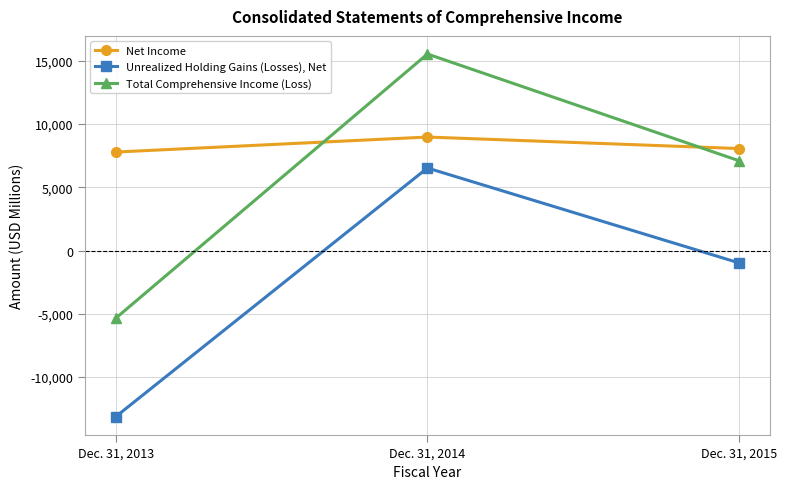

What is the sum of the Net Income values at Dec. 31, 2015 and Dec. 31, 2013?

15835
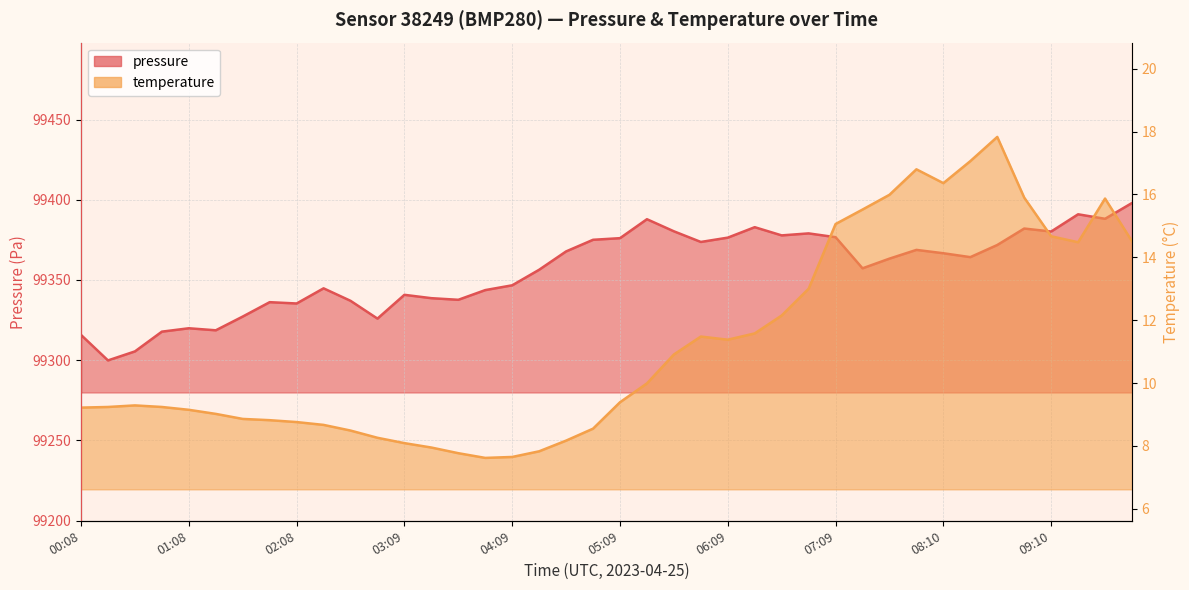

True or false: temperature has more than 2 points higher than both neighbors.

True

★ ★ ★

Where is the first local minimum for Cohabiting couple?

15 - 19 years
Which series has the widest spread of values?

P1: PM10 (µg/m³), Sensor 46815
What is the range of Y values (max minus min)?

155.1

★ ★ ★

ABOUT THIS TASK: Copy out each line from the entries above that contains the word "values"; treat uppercase and lowercase as different.

ANSWER TO THIS EXERCISE:
What is the sum of the Net Income values at Dec. 31, 2015 and Dec. 31, 2013?
Which series has the widest spread of values?
What is the range of Y values (max minus min)?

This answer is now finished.